**Work instructions:**
• 1. From the passage on working mothers, list the supporting factors that parents who read with their children are said to rely on.
• 2. Write the next paragraph of the passage on working mothers, picking up after its final sentence.

**Passage to read:**
*** Begin section ***

Anyways, when there finally is a book about working mothers, the Happy Ending annoys me. Every time, the Happy Ending is something like: Mom realises family is the Most Important Thing; Mom gives up her career ambitions to spend more time with family. Badinter talks about exactly that: our idea of a perfect mom doesn't coincide with our idea of a woman. You can't be both.

But the books are not asking why. Why can't we be both? It's because our society has issues with accepting parents as people. Let's try: think about your parents as people. People with strengths and weaknesses, with desires (yes, sexual desires, too), with preferences, with wants and needs, with conflicts.

Shocking, ain't it?

We need parents (mothers, mostly, but that's a whole other post) to be so absorbed in their children that they can be nothing else. We need people to put their children first. One reason for it is obvious: parents are the ones safeguarding the next generation, the continuation of humanity. But that approach puts the responsibility for children's development solely on the parents when we know that many other factors affect how effective a parent you can be. For example, parents who read more with their children have children who are better readers. But parents who have time to read with their children have less demanding jobs (or they only need to keep one job to put food on the table, rather than three), they can read (which is not a given anywhere in the world, unfortunately), and they usually rely on a host of supporting factors (schools, libraries, family, community).

*** End section ***

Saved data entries
*** Begin section ***

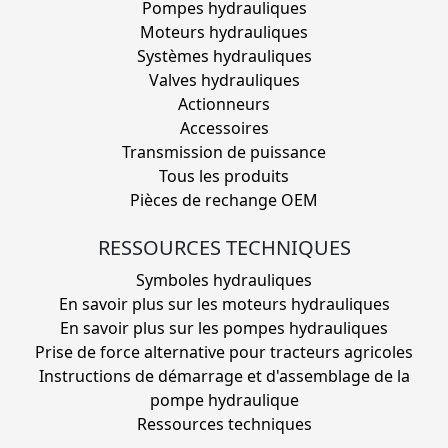
Pompes hydrauliques
Moteurs hydrauliques
Systèmes hydrauliques
Valves hydrauliques
Actionneurs
Accessoires
Transmission de puissance
Tous les produits
Pièces de rechange OEM
RESSOURCES TECHNIQUES
Symboles hydrauliques
En savoir plus sur les moteurs hydrauliques
En savoir plus sur les pompes hydrauliques
Prise de force alternative pour tracteurs agricoles
Instructions de démarrage et d'assemblage de la
pompe hydraulique
Ressources techniques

*** End section ***

**Your written answers:**
• 1. schools, libraries, family, community

• 2.
I get that the idea that society is responsible for its children's development is a tad radical these days, so I'm not going to advocate it right now (also, not the point of the post). For now, I want to focus on the Happy Ending of the Working Mom. I'm thinking about books I'd like to see that tackle this issue:

  1. Books where the Dad (on his own) becomes aware he's a partner in raising children

  2. Books where society takes responsibility for children's development

  3. Books where working moms are allowed to be a person in addition to being mothers.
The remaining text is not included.